■ **What needs to be done**:
Please repeat the records below exactly, skipping any pictures.

■ **Excerpted data**:
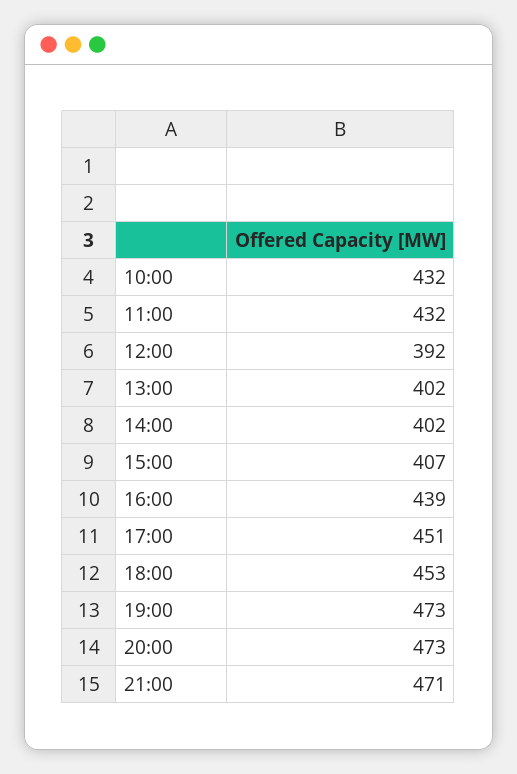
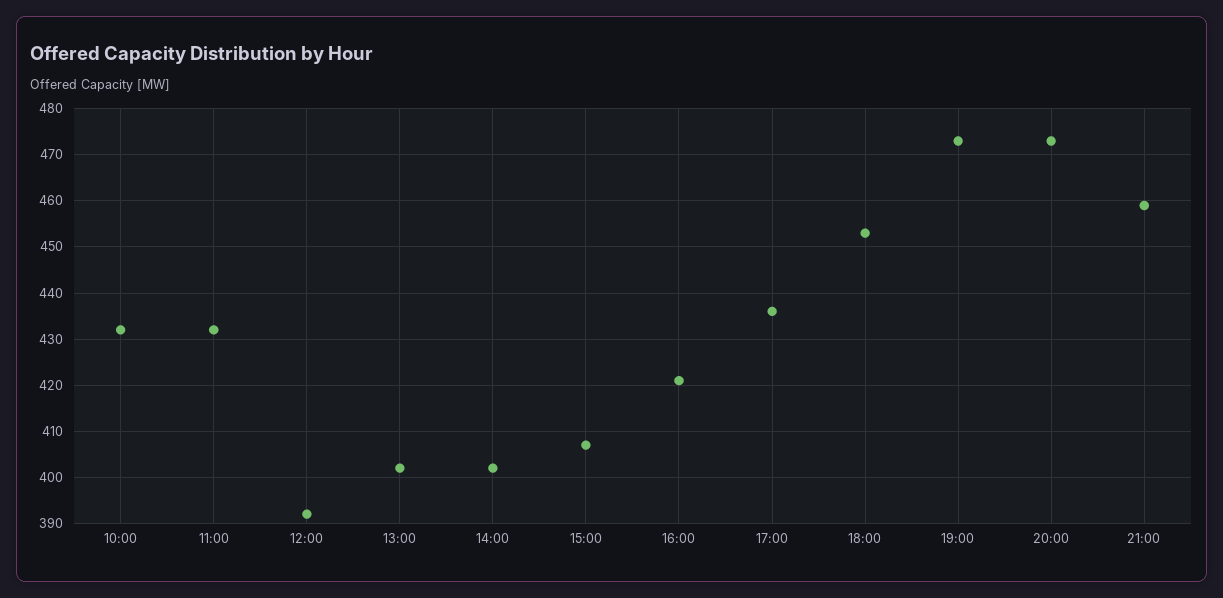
  {
    "10:00": 432,
    "11:00": 432,
    "12:00": 392,
    "13:00": 402,
    "14:00": 402,
    "15:00": 407,
-   "16:00": 439,
+   "16:00": 420,
-   "17:00": 451,
+   "17:00": 435,
    "18:00": 453,
    "19:00": 473,
    "20:00": 473,
-   "21:00": 471
+   "21:00": 460
  }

■ **Task answer**:
  {
    "10:00": 432,
    "11:00": 432,
    "12:00": 392,
    "13:00": 402,
    "14:00": 402,
    "15:00": 407,
-   "16:00": 439,
+   "16:00": 420,
-   "17:00": 451,
+   "17:00": 435,
    "18:00": 453,
    "19:00": 473,
    "20:00": 473,
-   "21:00": 471
+   "21:00": 460
  }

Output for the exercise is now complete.